Learning Physics

Rhett Allain, physics prof, wired writer, and blogger has an article entitled: What do you need to learn upper level physics? YMMV, but I found it spectacularly uninformative, so I decided to see if I could do better.

Firstly, compared to some other academic disciplines and professions, physics is heavy on technique but relatively light on memorizing facts. It also very "vertical" or hierarchical, in that it's built layer after layer one on top of the other, and you often need the lower layers to understand the upper layers. And by "techniques", I mostly mean skill at solving physics problems.

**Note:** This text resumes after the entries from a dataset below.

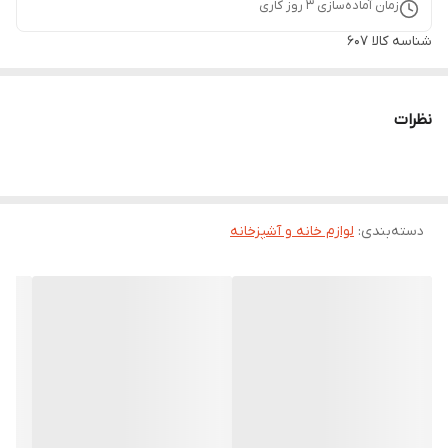
زمان آماده‌سازی
3
روز کاری
شناسه کالا
607
نظرات
دسته‌بندی
:
لوازم خانه و آشپزخانه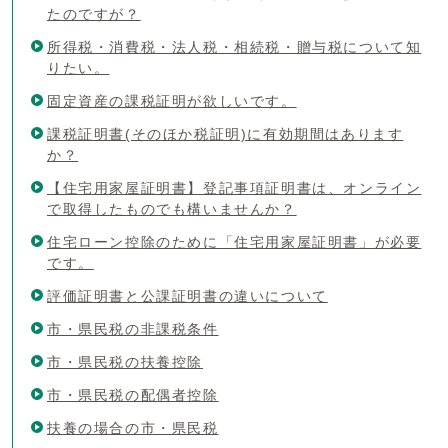
たのですが？
所得税・消費税・法人税・相続税・贈与税について知
りたい。
固定資産の課税証明が欲しいです。
課税証明書(そのほか税証明)に有効期間はあります
か？
【住宅用家屋証明書】登記事項証明書は、オンライン
で取得したものでも構いませんか？
住宅ローン控除のために「住宅用家屋証明書」が必要
です。
評価証明書と公課証明書の違いについて
市・県民税の非課税条件
市・県民税の扶養控除
市・県民税の配偶者控除
扶養の場合の市・県民税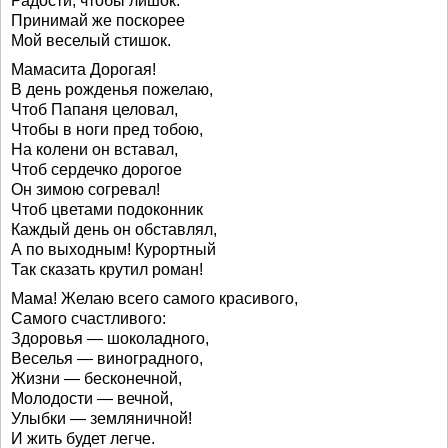
Радости, чтобы лишок.
Принимай же поскорее
Мой веселый стишок.
Мамасита Дорогая!
В день рожденья пожелаю,
Чтоб Папаня целовал,
Чтобы в ноги пред тобою,
На колени он вставал,
Чтоб сердечко дорогое
Он зимою согревал!
Чтоб цветами подоконник
Каждый день он обставлял,
А по выходным! Курортный
Так сказать крутил роман!
Мама! Желаю всего самого красивого,
Самого счастливого:
Здоровья — шоколадного,
Веселья — виноградного,
Жизни — бесконечной,
Молодости — вечной,
Улыбки — земляничной!
И жить будет легче.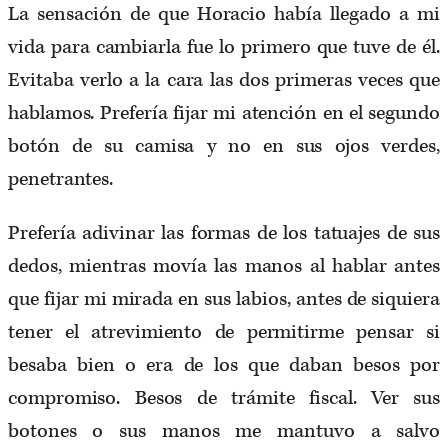
La sensación de que Horacio había llegado a mi
vida para cambiarla fue lo primero que tuve de él.
Evitaba verlo a la cara las dos primeras veces que
hablamos. Prefería fijar mi atención en el segundo
botón de su camisa y no en sus ojos verdes,
penetrantes.
Prefería adivinar las formas de los tatuajes de sus
dedos, mientras movía las manos al hablar antes
que fijar mi mirada en sus labios, antes de siquiera
tener el atrevimiento de permitirme pensar si
besaba bien o era de los que daban besos por
compromiso. Besos de trámite fiscal. Ver sus
botones o sus manos me mantuvo a salvo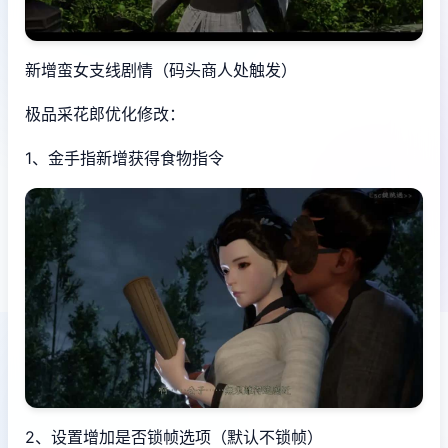
新增蛮女支线剧情（码头商人处触发）
极品采花郎优化修改：
1、金手指新增获得食物指令
2、设置增加是否锁帧选项（默认不锁帧）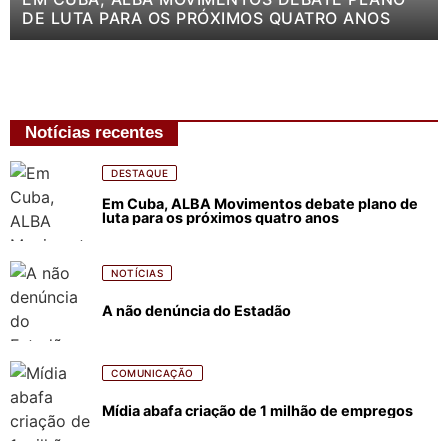
DE LUTA PARA OS PRÓXIMOS QUATRO ANOS
Notícias recentes
DESTAQUE
Em Cuba, ALBA Movimentos debate plano de
luta para os próximos quatro anos
NOTÍCIAS
A não denúncia do Estadão
COMUNICAÇÃO
Mídia abafa criação de 1 milhão de empregos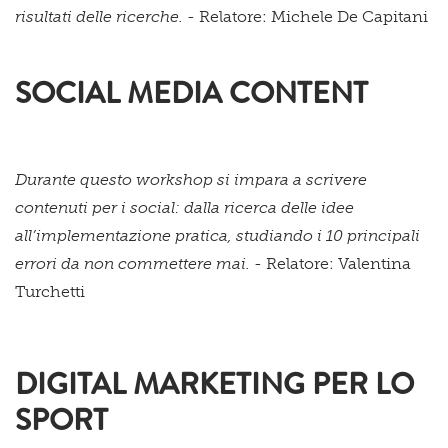
risultati delle ricerche. -
Relatore: Michele De Capitani
SOCIAL MEDIA CONTENT
Durante questo workshop si impara a scrivere
contenuti per i social: dalla ricerca delle idee
all’implementazione pratica, studiando i 10 principali
errori da non commettere mai. -
Relatore: Valentina
Turchetti
DIGITAL MARKETING PER LO
SPORT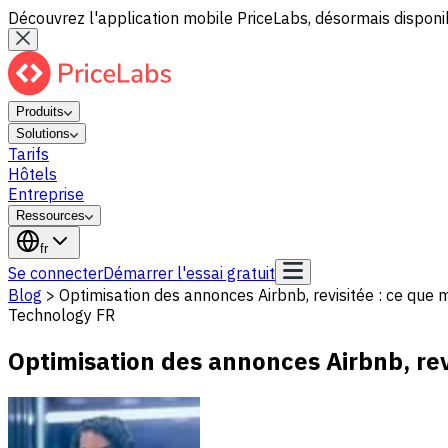
Découvrez l'application mobile PriceLabs, désormais disponib
Produits
Solutions
Tarifs
Hôtels
Entreprise
Ressources
fr
Se connecter
Démarrer l'essai gratuit
Blog
>
Optimisation des annonces Airbnb, revisitée : ce que
Technology FR
Optimisation des annonces Airbnb, rev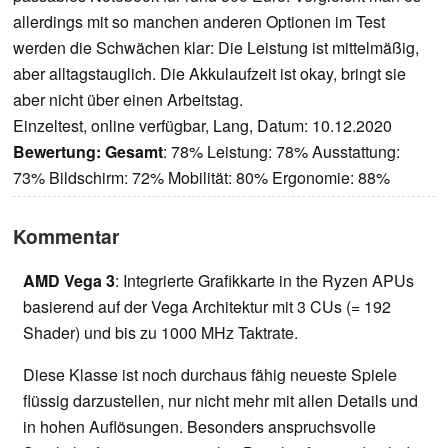
allerdings mit so manchen anderen Optionen im Test
werden die Schwächen klar: Die Leistung ist mittelmäßig,
aber alltagstauglich. Die Akkulaufzeit ist okay, bringt sie
aber nicht über einen Arbeitstag.
Einzeltest, online verfügbar, Lang, Datum: 10.12.2020
Bewertung:
Gesamt
: 78% Leistung: 78% Ausstattung:
73% Bildschirm: 72% Mobilität: 80% Ergonomie: 88%
Kommentar
AMD Vega 3
: Integrierte Grafikkarte in the Ryzen APUs
basierend auf der Vega Architektur mit 3 CUs (= 192
Shader) und bis zu 1000 MHz Taktrate.
Diese Klasse ist noch durchaus fähig neueste Spiele
flüssig darzustellen, nur nicht mehr mit allen Details und
in hohen Auflösungen. Besonders anspruchsvolle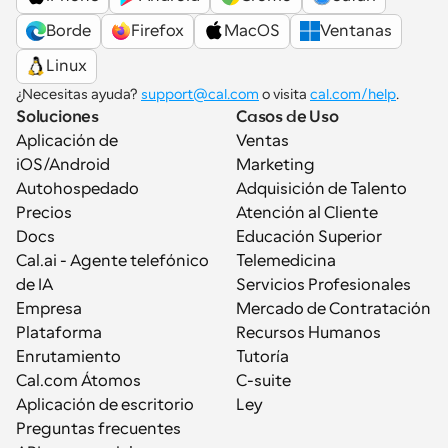
Borde
Firefox
MacOS
Ventanas
Linux
¿Necesitas ayuda? 
support@cal.com
 o visita 
cal.com/help
.
Soluciones
Casos de Uso
Aplicación de 
Ventas
iOS/Android
Marketing
Autohospedado
Adquisición de Talento
Precios
Atención al Cliente
Docs
Educación Superior
Cal.ai - Agente telefónico 
Telemedicina
de IA
Servicios Profesionales
Empresa
Mercado de Contratación
Plataforma
Recursos Humanos
Enrutamiento
Tutoría
Cal.com Átomos
C-suite
Aplicación de escritorio
Ley
Preguntas frecuentes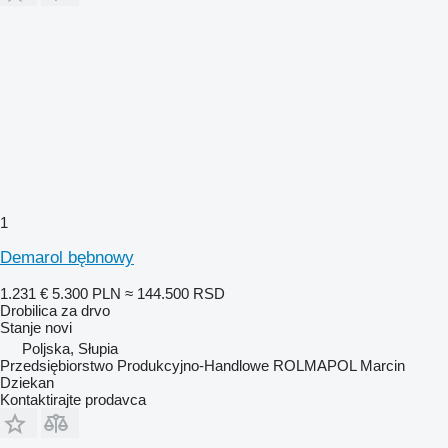
1
Demarol bębnowy
1.231 €
5.300 PLN
≈ 144.500 RSD
Drobilica za drvo
Stanje
novi
Poljska, Słupia
Przedsiębiorstwo Produkcyjno-Handlowe ROLMAPOL Marcin
Dziekan
Kontaktirajte prodavca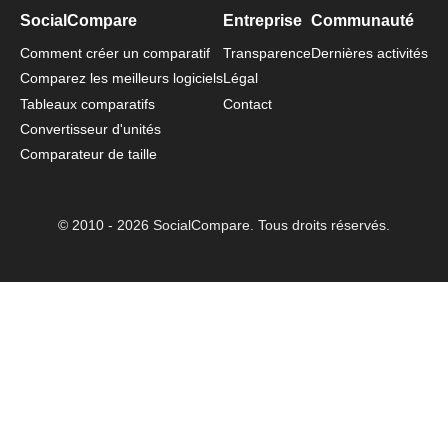
SocialCompare
Entreprise
Communauté
Comment créer un comparatif
Transparence
Dernières activités
Comparez les meilleurs logiciels
Légal
Tableaux comparatifs
Contact
Convertisseur d'unités
Comparateur de taille
© 2010 - 2026 SocialCompare. Tous droits réservés.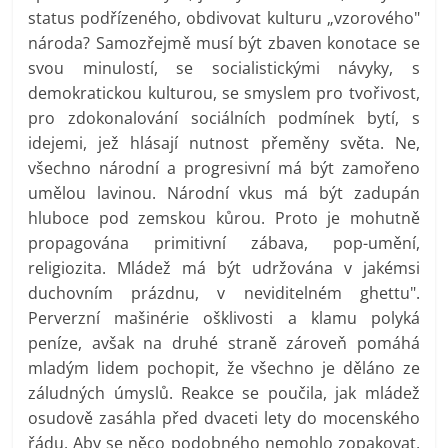
status podřízeného, obdivovat kulturu „vzorového"
národa? Samozřejmě musí být zbaven konotace se
svou minulostí, se socialistickými návyky, s
demokratickou kulturou, se smyslem pro tvořivost,
pro zdokonalování sociálních podmínek bytí, s
idejemi, jež hlásají nutnost přeměny světa. Ne,
všechno národní a progresivní má být zamořeno
umělou lavinou. Národní vkus má být zadupán
hluboce pod zemskou kůrou. Proto je mohutně
propagována primitivní zábava, pop-umění,
religiozita. Mládež má být udržována v jakémsi
duchovním prázdnu, v neviditelném ghettu".
Perverzní mašinérie ošklivosti a klamu polyká
peníze, avšak na druhé straně zároveň pomáhá
mladým lidem pochopit, že všechno je děláno ze
záludných úmyslů. Reakce se poučila, jak mládež
osudově zasáhla před dvaceti lety do mocenského
řádu. Aby se něco podobného nemohlo zopakovat,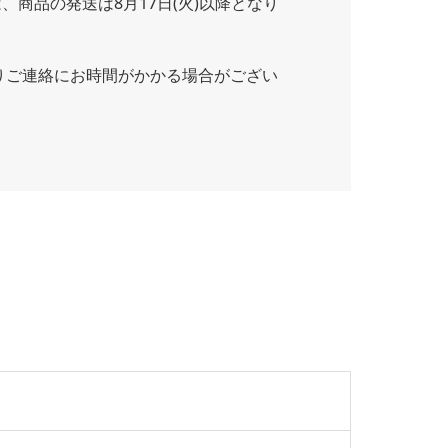
商品の発送は8月17日(火)以降となり
りご連絡にお時間がかかる場合がござい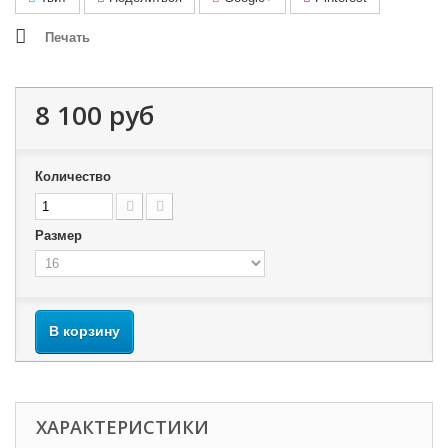
Печать
8 100 руб
Количество
Размер
В корзину
ХАРАКТЕРИСТИКИ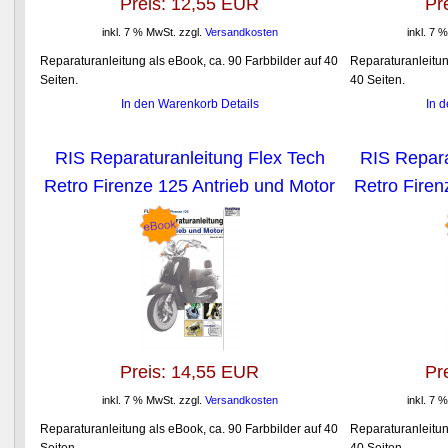
Preis:
12,55 EUR
Pr
inkl. 7 % MwSt.
zzgl.
Versandkosten
inkl. 7 
Reparaturanleitung als eBook, ca. 90 Farbbilder auf 40
Reparaturanleitun
Seiten.
40 Seiten.
In den Warenkorb
Details
In 
RIS Reparaturanleitung Flex Tech
RIS Repara
Retro Firenze 125 Antrieb und Motor
Retro Firen
Preis:
14,55 EUR
Pr
inkl. 7 % MwSt.
zzgl.
Versandkosten
inkl. 7 
Reparaturanleitung als eBook, ca. 90 Farbbilder auf 40
Reparaturanleitun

The foundation is mathematics. You can't really begin to study physics at a formal level until you are competent in high school level mathematics: algebra, geometry, trigonometry, and calculus. At that point the student can tackle the basic subjects of physics at an elementary level: mechanics, electromagnetism, thermal physics, and waves. Simultaneously one should be learning some more foundational math: multivariable and vector calculus, differential equations, and linear algebra.

The foundational subjects of classical mechanics, and electromagnetism are usually tackled again in the undergraduate curriculum, at a higher level of sophistication and quantum mechanics added once students know a bit about partial differential equations - or sometimes as an introduction to that subject. Special relativity may be taught at either this level, the previous level, or both.

In many US schools, the finishing layers of these subjects are saved for graduate school, as are such more advanced subjects such as quantum field theory and general relativity, but more ambitious curricula give them to undergrads. Undergrads are also usually introduced to applications such condensed matter and nuclear and particle physics.

Prof Allain is pretty vague on how students go about learning these subjects, alluding to textbooks, lectures, MOOCs and online demos, but he leaves out what is to me the core: working problems. You learn physics by working physics problems. If there is another way, a royal road, I don't know it.